▶ **EXCERPTED PASSAGE**
# Clockwise or counter-clockwise turns



## Packen (Sep 14, 2008)

Gnash prefers to turn clockwise if making a tight circle at speed so I keep this in mind when training certain exercises, helps speed up the learning curve + keeps fast, tight turns where it matters for example dumbbell retrieve and blind running. Wanted to check if paying attention to these type of details was normal or am I being a bit obsessive!

My dog before Gnash preferred counter-clockwise turns, not that they can not turn the other way around but one direction is more natural/faster in comparison to the other. Pretty soon will test puppy Creasy to see what he prefers 

Here is Gnash during the retrieve, me knowing that he prefers to turn clockwise enables me to throw the dumbbell a few inches to the left, as Gnash turns around clockwise it enables him to come back straight to me at high speed to the front position.









Here Gnash is running blinds, knowing his preference I trained him to turn blinds 1,3 and 5 entering down field and exiting up field, opposite for 2, 4 and 6, all turns are clockwise. He is fast and maintains a very tight radius around the blind. I have seen some dogs with very wide turns and wonder if they were trained to turn against their natural instinct.

▶ **REQUIRED TASK 1**
In the forum thread on clockwise and counter-clockwise turns, which direction did the dog owned before Gnash prefer to turn?
▶ **REQUIRED TASK 2**
Condense the paragraph of the forum thread on clockwise and counter-clockwise turns that begins "Here Gnash is running blinds" into a short bulleted list that keeps its main facts.

▶ **PROVIDED RECORDS**
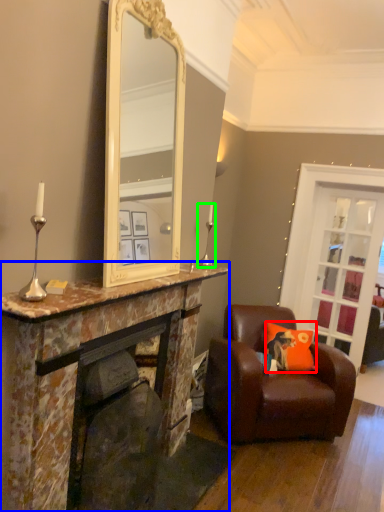
Question: Which object is the closest to the cushion (highlighted by a red box)? Choose among these: cabinetry (highlighted by a blue box) or candle holder (highlighted by a green box).

Choices:
 (A) cabinetry
 (B) candle holder

Answer: (B)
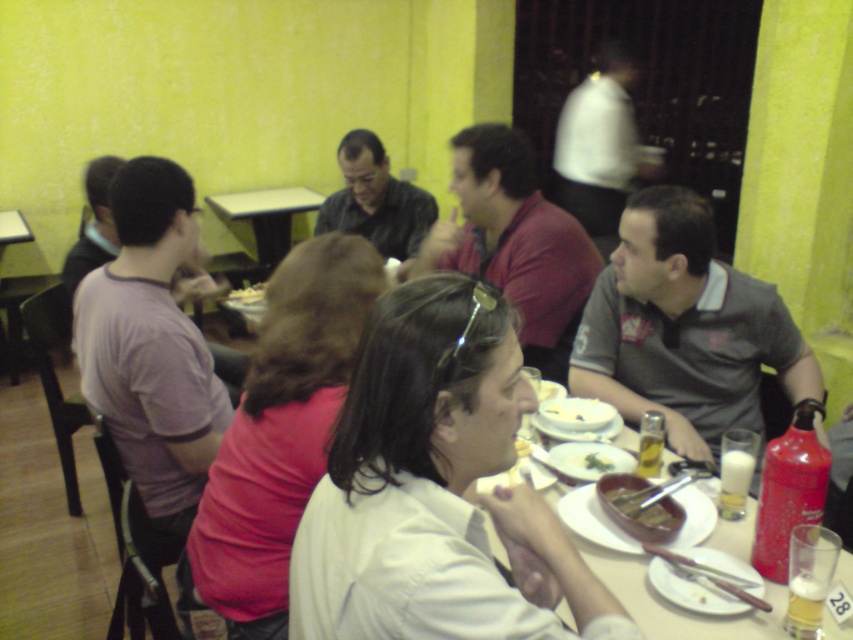
At what (x,y) coordinates should I click in order to perform the action: click on white matte shirt at center. Please return your answer as a coordinate pair (x, y). The width and height of the screenshot is (853, 640). Looking at the image, I should click on (434, 490).

Which of these two, white matte shirt at center or white matte plate at center, stands shorter?

Standing shorter between the two is white matte plate at center.

What do you see at coordinates (434, 490) in the screenshot? This screenshot has width=853, height=640. I see `white matte shirt at center` at bounding box center [434, 490].

Locate an element on the screen. white matte shirt at center is located at coordinates (434, 490).

The width and height of the screenshot is (853, 640). Identify the location of purple cotton shirt at left. (151, 346).

Can you confirm if purple cotton shirt at left is shorter than white glossy table at center?

Incorrect, purple cotton shirt at left's height does not fall short of white glossy table at center's.

Who is more distant from viewer, [184,529] or [634,584]?

Positioned behind is point [184,529].

In order to click on purple cotton shirt at left in this screenshot , I will do `click(151, 346)`.

Based on the photo, between white matte shirt at center and gray fabric shirt at right, which one is positioned higher?

gray fabric shirt at right is higher up.

Can you confirm if white matte shirt at center is shorter than gray fabric shirt at right?

Indeed, white matte shirt at center has a lesser height compared to gray fabric shirt at right.

Is point (364, 419) closer to camera compared to point (712, 323)?

That is True.

This screenshot has width=853, height=640. I want to click on white matte shirt at center, so click(x=434, y=490).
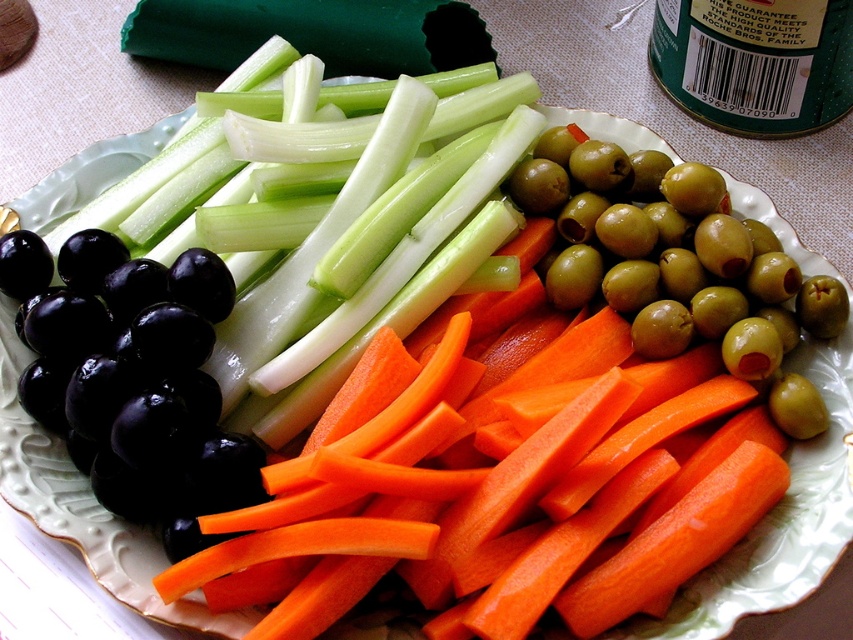
Can you confirm if orange smooth carrot at center is positioned to the right of shiny black grape at lower left?

Yes, orange smooth carrot at center is to the right of shiny black grape at lower left.

The image size is (853, 640). Identify the location of orange smooth carrot at center. (502, 496).

I want to click on orange smooth carrot at center, so 502,496.

Is green crisp celery at left below shiny black grape at lower left?

Incorrect, green crisp celery at left is not positioned below shiny black grape at lower left.

Is green crisp celery at left positioned at the back of shiny black grape at lower left?

Yes, green crisp celery at left is further from the viewer.

Identify the location of green crisp celery at left. (358, 237).

Between orange smooth carrot at center and green crisp celery at left, which one appears on the left side from the viewer's perspective?

From the viewer's perspective, green crisp celery at left appears more on the left side.

Between orange smooth carrot at center and green crisp celery at left, which one is positioned lower?

Positioned lower is orange smooth carrot at center.

Describe the element at coordinates (502, 496) in the screenshot. I see `orange smooth carrot at center` at that location.

I want to click on orange smooth carrot at center, so click(x=502, y=496).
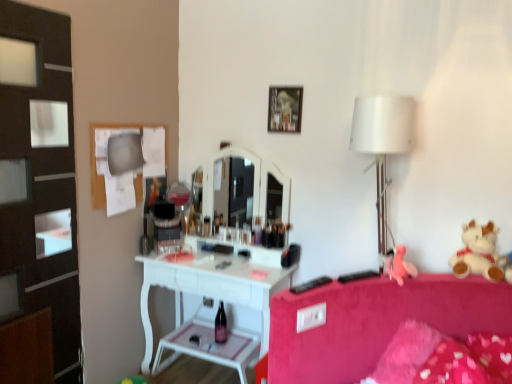
Question: Can you confirm if white plush teddy bear at right is thinner than pink fabric teddy bear at right?

Choices:
 (A) no
 (B) yes

Answer: (A)

Question: Is white plush teddy bear at right closer to camera compared to pink fabric teddy bear at right?

Choices:
 (A) yes
 (B) no

Answer: (A)

Question: From the image's perspective, would you say white plush teddy bear at right is shown under pink fabric teddy bear at right?

Choices:
 (A) no
 (B) yes

Answer: (A)

Question: Is white plush teddy bear at right oriented towards pink fabric teddy bear at right?

Choices:
 (A) no
 (B) yes

Answer: (A)

Question: Considering the relative sizes of white plush teddy bear at right and pink fabric teddy bear at right in the image provided, is white plush teddy bear at right bigger than pink fabric teddy bear at right?

Choices:
 (A) yes
 (B) no

Answer: (A)

Question: Is point (394, 350) closer or farther from the camera than point (217, 319)?

Choices:
 (A) closer
 (B) farther

Answer: (A)

Question: Considering their positions, is fluffy pink pillow at lower right located in front of or behind matte glass bottle at center?

Choices:
 (A) behind
 (B) front

Answer: (B)

Question: Looking at their shapes, would you say fluffy pink pillow at lower right is wider or thinner than matte glass bottle at center?

Choices:
 (A) thin
 (B) wide

Answer: (B)

Question: Considering the relative positions of fluffy pink pillow at lower right and matte glass bottle at center in the image provided, is fluffy pink pillow at lower right to the left or to the right of matte glass bottle at center?

Choices:
 (A) right
 (B) left

Answer: (A)

Question: In the image, is black plastic remote control at lower right, positioned as the second remote control in left-to-right order, positioned in front of or behind white fabric lampshade at right?

Choices:
 (A) behind
 (B) front

Answer: (A)

Question: In terms of width, does black plastic remote control at lower right, positioned as the second remote control in left-to-right order, look wider or thinner when compared to white fabric lampshade at right?

Choices:
 (A) wide
 (B) thin

Answer: (B)

Question: Is black plastic remote control at lower right, positioned as the second remote control in left-to-right order, taller or shorter than white fabric lampshade at right?

Choices:
 (A) tall
 (B) short

Answer: (B)

Question: Do you think black plastic remote control at lower right, positioned as the second remote control in left-to-right order, is within white fabric lampshade at right, or outside of it?

Choices:
 (A) inside
 (B) outside

Answer: (B)

Question: Is white plush teddy bear at right wider or thinner than matte glass bottle at center?

Choices:
 (A) thin
 (B) wide

Answer: (B)

Question: In the image, is white plush teddy bear at right positioned in front of or behind matte glass bottle at center?

Choices:
 (A) behind
 (B) front

Answer: (B)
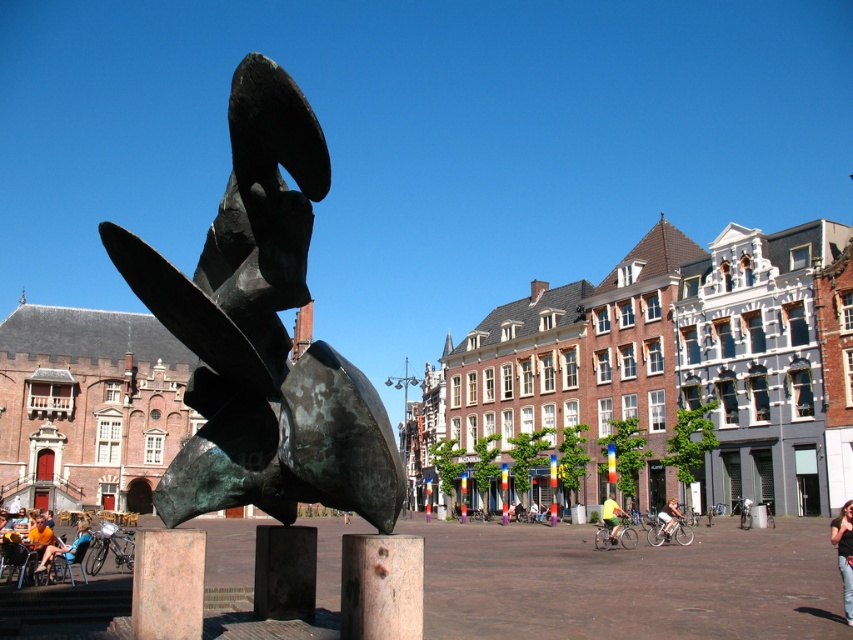
Question: Which point is farther to the camera?

Choices:
 (A) orange t-shirt at lower left
 (B) bronze abstract sculpture at center
 (C) blue fabric jacket at center

Answer: (A)

Question: In this image, where is orange t-shirt at lower left located relative to yellow fabric cyclist at center?

Choices:
 (A) right
 (B) left

Answer: (B)

Question: In this image, where is blue fabric jacket at center located relative to yellow fabric cyclist at center?

Choices:
 (A) left
 (B) right

Answer: (A)

Question: Which object is positioned farthest from the yellow fabric cyclist at center?

Choices:
 (A) orange t-shirt at lower left
 (B) denim pants at lower right
 (C) blue fabric jacket at center

Answer: (C)

Question: Among these points, which one is farthest from the camera?

Choices:
 (A) (155, 257)
 (B) (44, 568)
 (C) (844, 605)

Answer: (B)

Question: Does bronze abstract sculpture at center lie in front of blue fabric jacket at center?

Choices:
 (A) yes
 (B) no

Answer: (A)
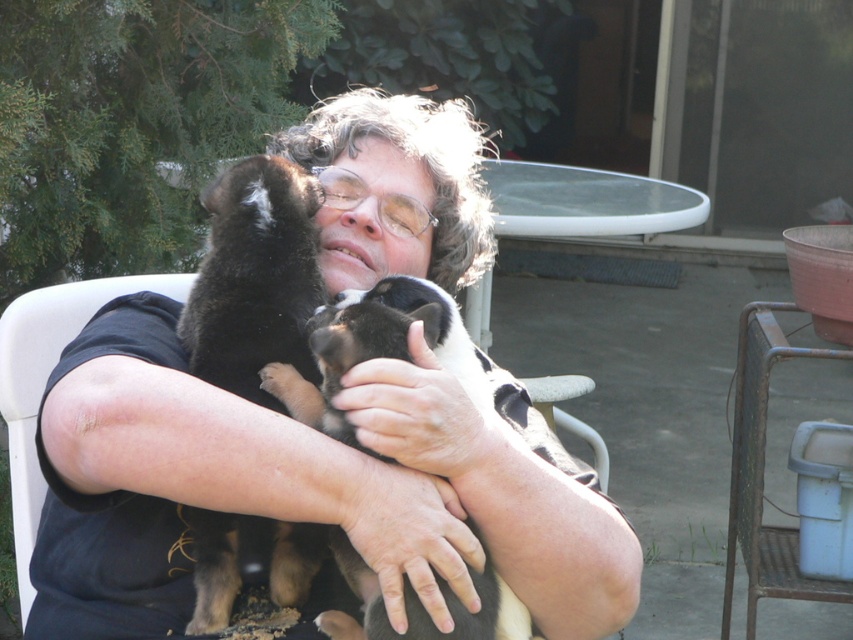
Question: Does black fabric shirt at center appear under black fur puppy at left?

Choices:
 (A) no
 (B) yes

Answer: (A)

Question: Which object appears closest to the camera in this image?

Choices:
 (A) black fabric shirt at center
 (B) black fur puppy at left

Answer: (A)

Question: Can you confirm if black fabric shirt at center is positioned above black fur puppy at left?

Choices:
 (A) no
 (B) yes

Answer: (B)

Question: Does black fabric shirt at center come in front of black fur puppy at left?

Choices:
 (A) no
 (B) yes

Answer: (B)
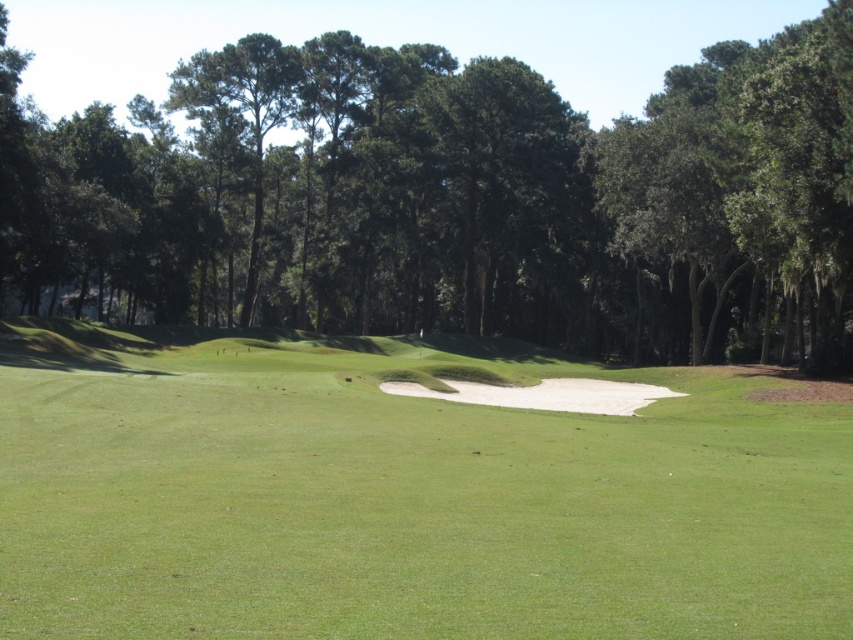
Question: Which object appears farthest from the camera in this image?

Choices:
 (A) green leafy tree at center
 (B) green grassy golf course at center

Answer: (A)

Question: Which point is closer to the camera?

Choices:
 (A) (843, 147)
 (B) (850, 413)

Answer: (B)

Question: Does green grassy golf course at center appear under green leafy tree at center?

Choices:
 (A) no
 (B) yes

Answer: (B)

Question: Is green grassy golf course at center below green leafy tree at center?

Choices:
 (A) no
 (B) yes

Answer: (B)

Question: From the image, what is the correct spatial relationship of green grassy golf course at center in relation to green leafy tree at center?

Choices:
 (A) above
 (B) below

Answer: (B)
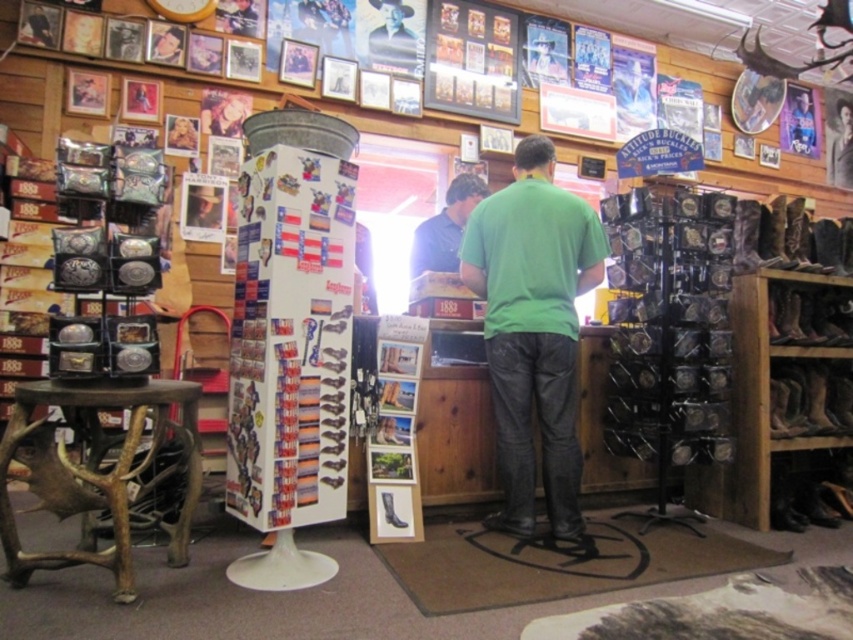
You are a customer in the store and want to place the rugged leather cowboy hat at upper center on the brown wooden stool at lower left. Is the stool large enough to hold the hat?

The brown wooden stool at lower left has a larger size compared to rugged leather cowboy hat at upper center, so yes, the stool is large enough to hold the hat.

You are a customer in the store and want to place a small gift on the green matte shirt at center and the brown wooden stool at lower left. Which object can the gift be placed on without it falling off?

The green matte shirt at center is taller than the brown wooden stool at lower left, so the gift can be placed on the brown wooden stool at lower left without it falling off since it has a stable surface.

Based on the photo, you are a customer in the store and want to place a hat on the green matte shirt at center and the brown wooden stool at lower left. Which object should you place the hat on if you want it closer to the right side of the store?

The green matte shirt at center is positioned on the right side of brown wooden stool at lower left, so placing the hat on the green matte shirt at center would position it closer to the right side of the store.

▶ **FULL ANSWER 1**
Counter-clockwise.

▶ **FULL ANSWER 2**
- Gnash's preference guided his training for running blinds.
- For blinds 1, 3 and 5, he was trained to enter down field and exit up field; blinds 2, 4 and 6 are the opposite.
- All turns are clockwise.
- He is fast and keeps a very tight radius around each blind.
- Some other dogs make very wide turns, which raises the question of whether they were trained against their natural instinct.